Closed anat0li closed 6 years ago

anat0li commented 6 years ago

I’d like to have a sequence of vectors output from bidirectional recurrent layer to be unpacked to a tensor. Then I’d like to apply cntk.times_transpose operation to that tensor, as in the following example:

import numpy as np
import cntk as C
a = np.arange(6, dtype=np.float32).reshape(3,2)
print(a, '\n\n', C.times_transpose(a, a).eval())

output:

[[0. 1.]
 [2. 3.]
 [4. 5.]]

 [[ 1.  3.  5.]
 [ 3. 13. 23.]
 [ 5. 23. 41.]]

The result would be a matrix with the elements equal to pairwise dot products of all vectors from input sequence. In some cases such a matrix could be interpreted a probability matrix; and softmax could be applied to each matrix row to make a final prediction.

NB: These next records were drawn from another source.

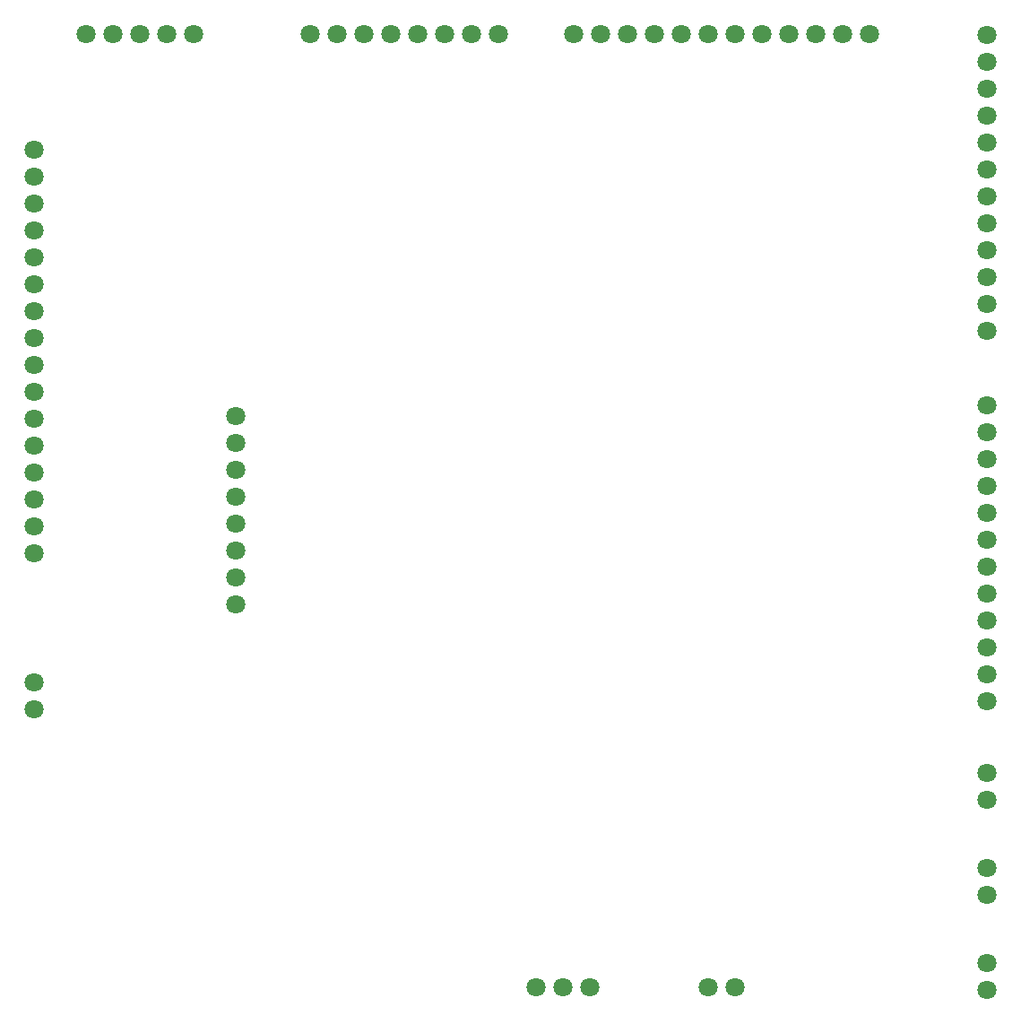
<source format=gbr>
G04 Layer_Color=16711935*
%FSLAX23Y23*%
%MOIN*%
%TF.FileFunction,Soldermask,Bot*%
%TF.Part,Single*%
G01*
G75*
%TA.AperFunction,ViaPad*%
%ADD53C,0.071*%
D53*
X2165Y5278D02*
D03*
Y5178D02*
D03*
Y5078D02*
D03*
Y4978D02*
D03*
Y4878D02*
D03*
Y4578D02*
D03*
Y4678D02*
D03*
Y4778D02*
D03*
Y4378D02*
D03*
Y4278D02*
D03*
Y4178D02*
D03*
Y4478D02*
D03*
Y4078D02*
D03*
Y3778D02*
D03*
Y3878D02*
D03*
Y3978D02*
D03*
X5709Y2963D02*
D03*
Y2863D02*
D03*
X4674Y2165D02*
D03*
X4774D02*
D03*
X2759Y5709D02*
D03*
X2659D02*
D03*
X2559D02*
D03*
X2459D02*
D03*
X2359D02*
D03*
X5709Y2609D02*
D03*
Y2509D02*
D03*
X4034Y2165D02*
D03*
X4134D02*
D03*
X4234D02*
D03*
X5274Y5709D02*
D03*
X5174D02*
D03*
X5074D02*
D03*
X4974D02*
D03*
X4874D02*
D03*
X4574D02*
D03*
X4674D02*
D03*
X4774D02*
D03*
X4374D02*
D03*
X4274D02*
D03*
X4174D02*
D03*
X4474D02*
D03*
X3193D02*
D03*
X3293D02*
D03*
X3393D02*
D03*
X3493D02*
D03*
X3593D02*
D03*
X3893D02*
D03*
X3793D02*
D03*
X3693D02*
D03*
X2165Y3198D02*
D03*
Y3298D02*
D03*
X5709Y2155D02*
D03*
Y2255D02*
D03*
Y5707D02*
D03*
Y5607D02*
D03*
Y5507D02*
D03*
Y5407D02*
D03*
Y5307D02*
D03*
Y5007D02*
D03*
Y5107D02*
D03*
Y5207D02*
D03*
Y4807D02*
D03*
Y4707D02*
D03*
Y4607D02*
D03*
Y4907D02*
D03*
X2915Y4290D02*
D03*
Y4190D02*
D03*
Y4090D02*
D03*
Y3990D02*
D03*
Y3890D02*
D03*
Y3590D02*
D03*
Y3690D02*
D03*
Y3790D02*
D03*
X5709Y4330D02*
D03*
Y4230D02*
D03*
Y4130D02*
D03*
Y4030D02*
D03*
Y3930D02*
D03*
Y3630D02*
D03*
Y3730D02*
D03*
Y3830D02*
D03*
Y3430D02*
D03*
Y3330D02*
D03*
Y3230D02*
D03*
Y3530D02*
D03*
%TF.MD5,7B876EDAFBD481669C816075A565646A*%
M02*

</source>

I can see how this model can be implemented in Tensorflow, but it is not clear for me, how it can be done in cntk. I have tried some sequence unpacking operations, such as C.sequence.unpack or C.layers.PastValueWindow, but I’m getting runtime errors with some not too helpful error messages, such as “RuntimeError: TensorOp: Tensor operations are currently not supported for sparse matrices.”. Could anyone point me in the right direction, please? Thanks in advance.

anat0li commented 6 years ago

Closing this issue because this functionality is available in TF. Sorry if the description was not clear enough.